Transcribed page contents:
※
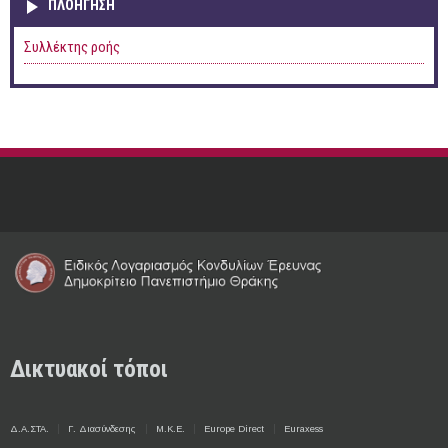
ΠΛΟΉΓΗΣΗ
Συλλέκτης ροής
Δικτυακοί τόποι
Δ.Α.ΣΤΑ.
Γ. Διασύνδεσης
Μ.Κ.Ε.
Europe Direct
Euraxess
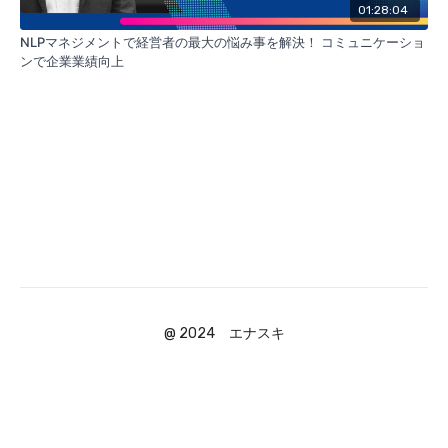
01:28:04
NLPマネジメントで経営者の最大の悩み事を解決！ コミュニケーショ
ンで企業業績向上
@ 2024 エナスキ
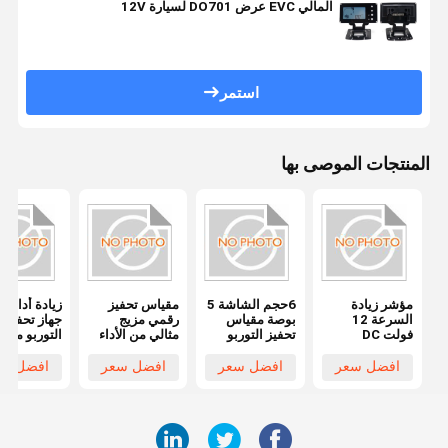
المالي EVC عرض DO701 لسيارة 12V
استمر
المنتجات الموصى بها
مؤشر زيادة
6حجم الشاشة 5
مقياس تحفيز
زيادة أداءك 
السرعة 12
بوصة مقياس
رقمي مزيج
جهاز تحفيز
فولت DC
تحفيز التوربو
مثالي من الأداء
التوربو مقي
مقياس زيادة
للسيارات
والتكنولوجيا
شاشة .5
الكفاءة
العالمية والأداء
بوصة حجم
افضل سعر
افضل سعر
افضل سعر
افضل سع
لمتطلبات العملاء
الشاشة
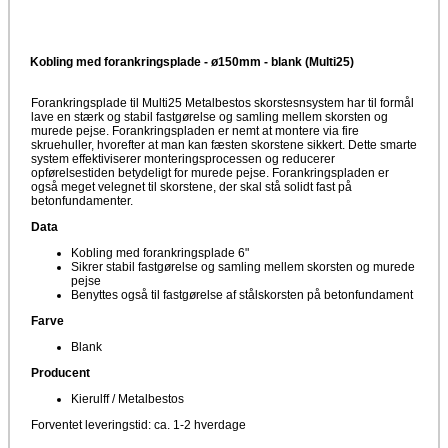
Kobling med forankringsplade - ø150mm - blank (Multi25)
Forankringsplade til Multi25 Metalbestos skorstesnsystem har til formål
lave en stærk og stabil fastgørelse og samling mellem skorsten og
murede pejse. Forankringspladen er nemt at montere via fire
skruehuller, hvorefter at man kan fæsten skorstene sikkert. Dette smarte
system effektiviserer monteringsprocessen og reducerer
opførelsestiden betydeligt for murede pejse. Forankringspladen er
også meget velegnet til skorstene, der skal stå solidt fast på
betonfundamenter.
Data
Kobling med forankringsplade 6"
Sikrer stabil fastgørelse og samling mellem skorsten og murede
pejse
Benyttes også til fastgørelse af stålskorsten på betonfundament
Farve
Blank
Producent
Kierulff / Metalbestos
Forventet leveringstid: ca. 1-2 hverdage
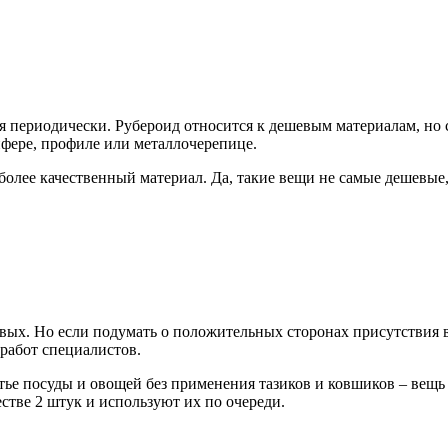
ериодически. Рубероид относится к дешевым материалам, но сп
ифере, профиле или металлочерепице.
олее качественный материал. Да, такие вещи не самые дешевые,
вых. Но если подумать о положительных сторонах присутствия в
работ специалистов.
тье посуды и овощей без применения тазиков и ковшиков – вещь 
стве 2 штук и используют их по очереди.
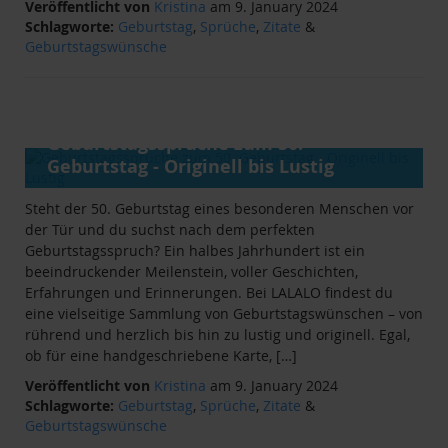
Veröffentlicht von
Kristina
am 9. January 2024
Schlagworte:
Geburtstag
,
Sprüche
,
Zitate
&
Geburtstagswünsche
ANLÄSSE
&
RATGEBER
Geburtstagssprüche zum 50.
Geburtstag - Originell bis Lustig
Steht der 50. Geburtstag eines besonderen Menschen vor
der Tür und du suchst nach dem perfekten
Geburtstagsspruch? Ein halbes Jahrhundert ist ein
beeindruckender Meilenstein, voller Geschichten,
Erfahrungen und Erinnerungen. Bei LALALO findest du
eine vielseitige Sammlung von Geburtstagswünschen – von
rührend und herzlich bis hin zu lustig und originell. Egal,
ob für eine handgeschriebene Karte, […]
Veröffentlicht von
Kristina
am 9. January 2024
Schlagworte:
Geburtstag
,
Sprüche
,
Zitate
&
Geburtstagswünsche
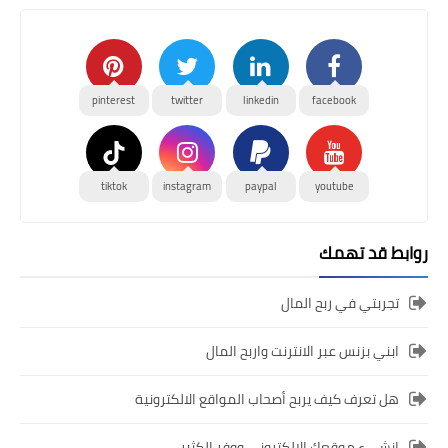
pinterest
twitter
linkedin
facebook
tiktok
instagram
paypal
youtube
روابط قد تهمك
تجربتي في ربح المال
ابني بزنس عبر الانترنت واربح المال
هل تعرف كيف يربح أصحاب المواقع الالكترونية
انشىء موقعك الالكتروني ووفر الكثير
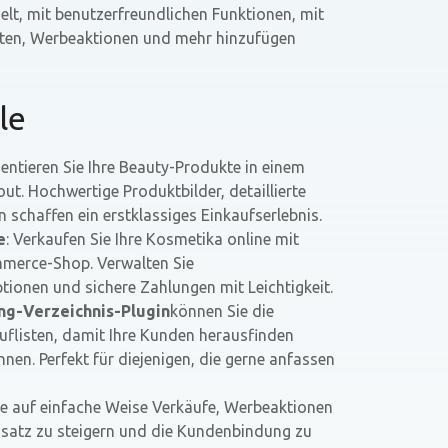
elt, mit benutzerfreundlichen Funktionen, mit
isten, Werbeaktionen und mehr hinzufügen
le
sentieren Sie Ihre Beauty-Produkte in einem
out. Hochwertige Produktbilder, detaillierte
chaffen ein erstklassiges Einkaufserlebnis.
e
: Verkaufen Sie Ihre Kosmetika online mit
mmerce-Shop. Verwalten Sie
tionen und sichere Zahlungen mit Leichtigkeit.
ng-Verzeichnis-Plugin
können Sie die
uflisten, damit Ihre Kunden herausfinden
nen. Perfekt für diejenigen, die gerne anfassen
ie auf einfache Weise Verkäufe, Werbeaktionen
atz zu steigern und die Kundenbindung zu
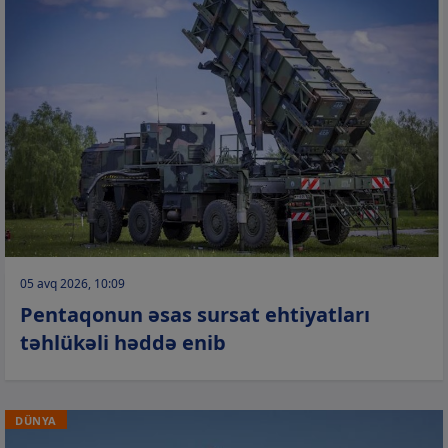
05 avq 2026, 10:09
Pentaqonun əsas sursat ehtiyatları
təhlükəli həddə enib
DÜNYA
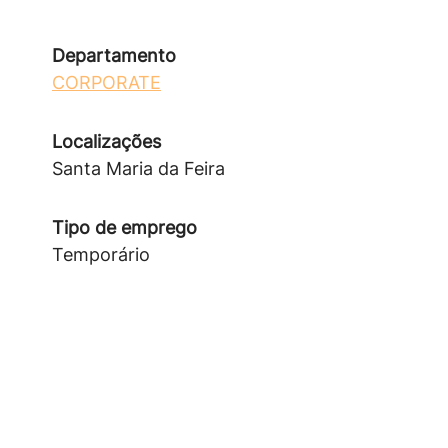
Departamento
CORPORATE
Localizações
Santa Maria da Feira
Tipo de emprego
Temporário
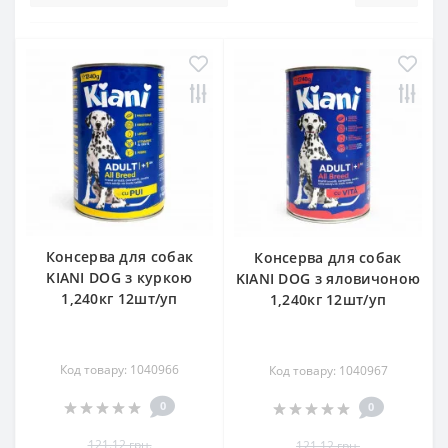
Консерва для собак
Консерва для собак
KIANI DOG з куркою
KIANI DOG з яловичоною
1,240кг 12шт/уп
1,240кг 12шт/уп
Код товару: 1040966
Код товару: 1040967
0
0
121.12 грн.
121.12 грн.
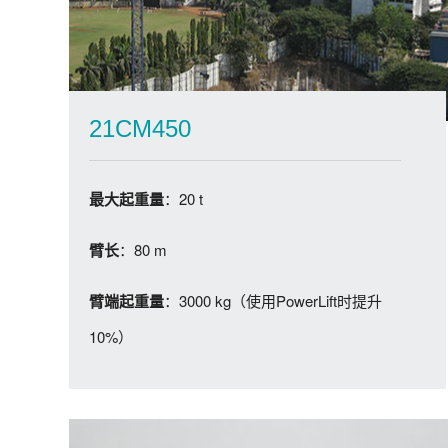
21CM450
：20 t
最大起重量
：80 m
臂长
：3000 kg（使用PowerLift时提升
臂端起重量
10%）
※
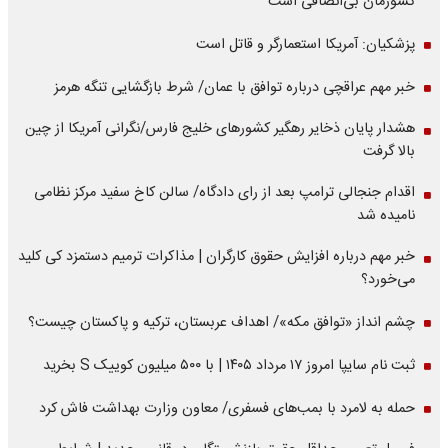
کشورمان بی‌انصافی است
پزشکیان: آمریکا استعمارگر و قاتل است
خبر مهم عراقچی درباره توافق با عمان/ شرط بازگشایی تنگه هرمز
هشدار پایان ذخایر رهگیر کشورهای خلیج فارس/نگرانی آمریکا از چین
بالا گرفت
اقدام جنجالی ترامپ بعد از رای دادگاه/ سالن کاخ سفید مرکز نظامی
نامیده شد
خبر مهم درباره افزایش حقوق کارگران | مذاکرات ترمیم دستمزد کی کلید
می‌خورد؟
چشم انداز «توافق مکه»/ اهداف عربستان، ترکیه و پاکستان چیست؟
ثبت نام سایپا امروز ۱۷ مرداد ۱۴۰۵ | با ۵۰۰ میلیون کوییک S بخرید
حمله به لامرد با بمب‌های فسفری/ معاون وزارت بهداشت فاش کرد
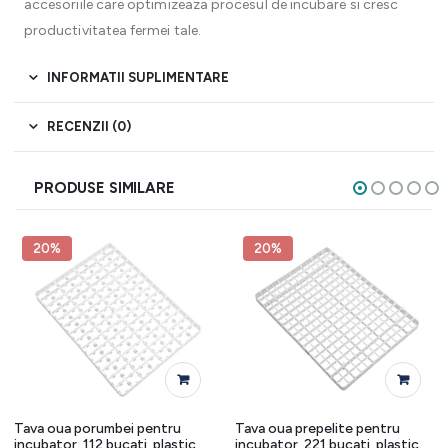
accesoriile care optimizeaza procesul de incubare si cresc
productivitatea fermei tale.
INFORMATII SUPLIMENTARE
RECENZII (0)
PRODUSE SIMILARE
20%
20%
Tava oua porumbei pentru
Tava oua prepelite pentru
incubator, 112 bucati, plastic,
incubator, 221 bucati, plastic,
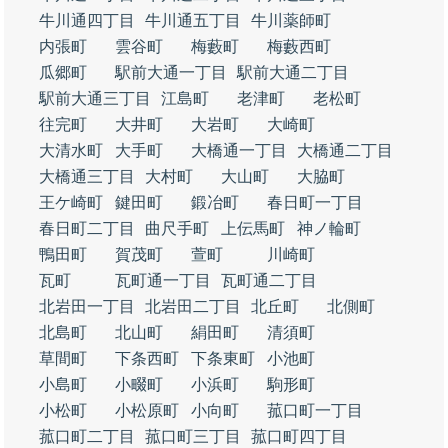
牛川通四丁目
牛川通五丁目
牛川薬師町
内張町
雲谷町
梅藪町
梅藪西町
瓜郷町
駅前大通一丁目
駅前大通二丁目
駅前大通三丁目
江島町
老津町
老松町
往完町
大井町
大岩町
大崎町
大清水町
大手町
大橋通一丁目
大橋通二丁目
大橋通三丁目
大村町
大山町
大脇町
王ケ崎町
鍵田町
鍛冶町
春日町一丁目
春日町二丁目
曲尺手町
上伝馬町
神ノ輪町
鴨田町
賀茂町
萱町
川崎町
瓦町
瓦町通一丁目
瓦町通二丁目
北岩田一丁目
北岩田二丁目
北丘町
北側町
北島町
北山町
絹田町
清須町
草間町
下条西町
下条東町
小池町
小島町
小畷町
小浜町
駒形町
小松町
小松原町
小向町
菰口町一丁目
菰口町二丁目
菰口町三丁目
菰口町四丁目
※
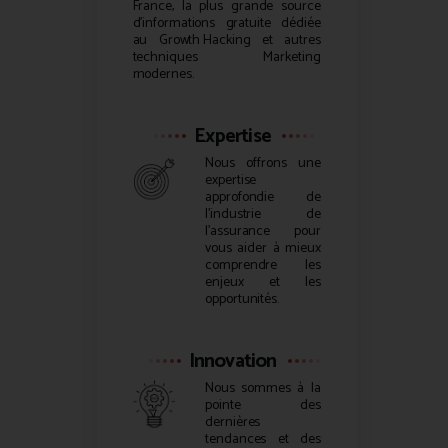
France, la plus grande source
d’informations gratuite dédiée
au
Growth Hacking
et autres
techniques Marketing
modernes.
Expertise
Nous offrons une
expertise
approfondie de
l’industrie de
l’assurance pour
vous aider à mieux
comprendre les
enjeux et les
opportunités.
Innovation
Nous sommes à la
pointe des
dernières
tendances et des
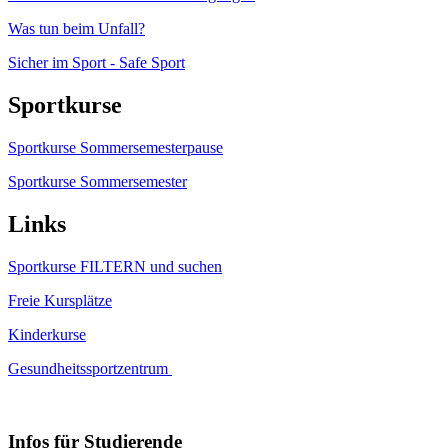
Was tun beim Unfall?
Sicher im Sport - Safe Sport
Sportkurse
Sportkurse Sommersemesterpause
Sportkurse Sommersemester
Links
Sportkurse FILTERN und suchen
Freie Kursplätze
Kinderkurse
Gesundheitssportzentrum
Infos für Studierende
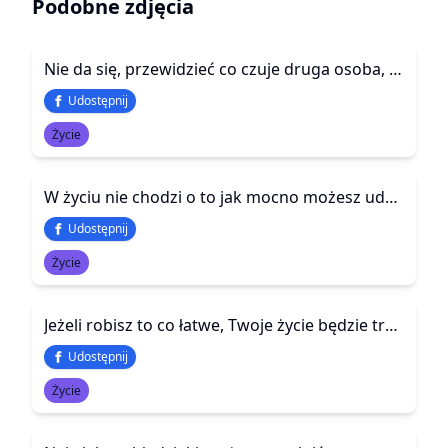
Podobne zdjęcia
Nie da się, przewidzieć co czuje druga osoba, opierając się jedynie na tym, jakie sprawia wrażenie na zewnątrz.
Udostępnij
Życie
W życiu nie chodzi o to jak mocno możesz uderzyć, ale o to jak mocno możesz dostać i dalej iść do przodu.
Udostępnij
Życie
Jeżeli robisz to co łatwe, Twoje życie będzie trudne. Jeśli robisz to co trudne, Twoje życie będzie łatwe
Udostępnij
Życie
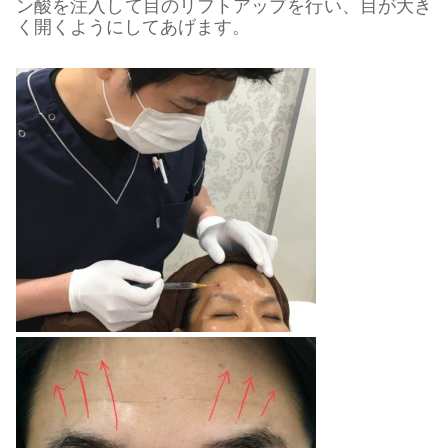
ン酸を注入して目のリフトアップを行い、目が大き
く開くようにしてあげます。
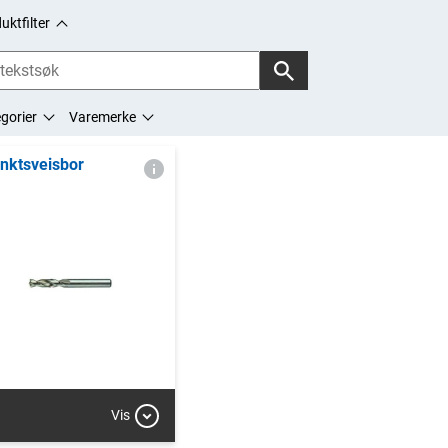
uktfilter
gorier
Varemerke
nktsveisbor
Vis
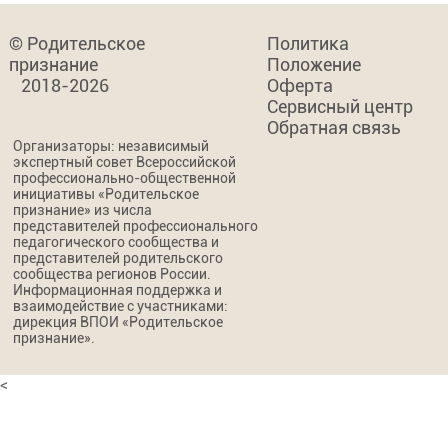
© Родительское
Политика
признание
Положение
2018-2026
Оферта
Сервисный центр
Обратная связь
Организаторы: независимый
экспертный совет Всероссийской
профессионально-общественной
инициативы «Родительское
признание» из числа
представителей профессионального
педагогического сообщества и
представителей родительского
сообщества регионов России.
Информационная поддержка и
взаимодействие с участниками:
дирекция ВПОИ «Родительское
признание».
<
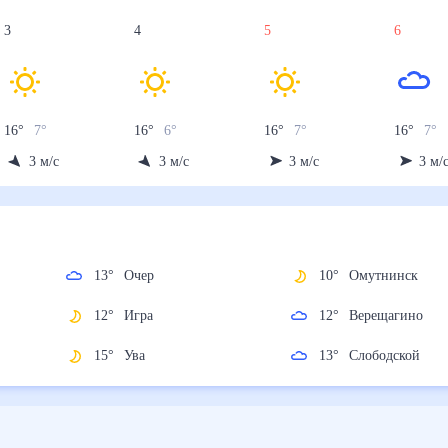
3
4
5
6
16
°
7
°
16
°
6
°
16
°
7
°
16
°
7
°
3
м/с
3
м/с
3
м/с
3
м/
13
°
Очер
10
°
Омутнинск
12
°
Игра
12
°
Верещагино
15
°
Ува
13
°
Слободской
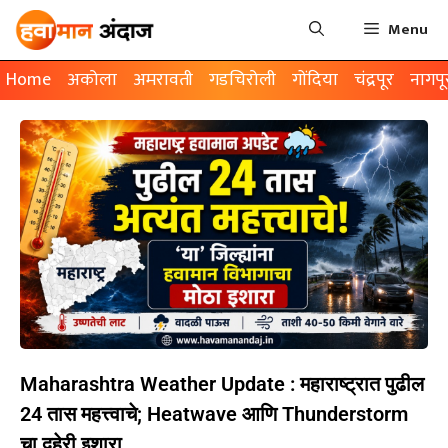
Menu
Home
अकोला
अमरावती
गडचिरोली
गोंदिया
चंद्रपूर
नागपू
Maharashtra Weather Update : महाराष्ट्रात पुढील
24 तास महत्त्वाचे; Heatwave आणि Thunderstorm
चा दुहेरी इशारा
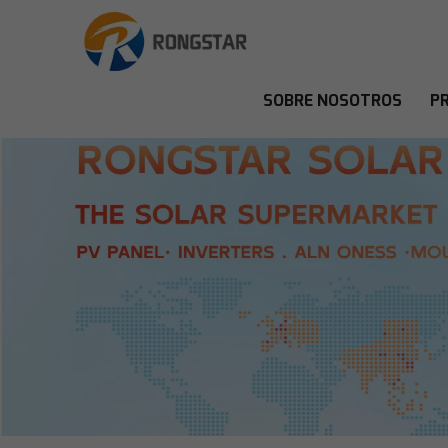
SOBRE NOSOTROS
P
※
▸ PROBLEM TO WORK ON: In the records above, some lines may contain the word "Sportkurse"; copy every one of them.

▸ SOLUTION TO THIS TASK:
Sportkurse
Sportkurse Sommersemesterpause
Sportkurse Sommersemester
Sportkurse FILTERN und suchen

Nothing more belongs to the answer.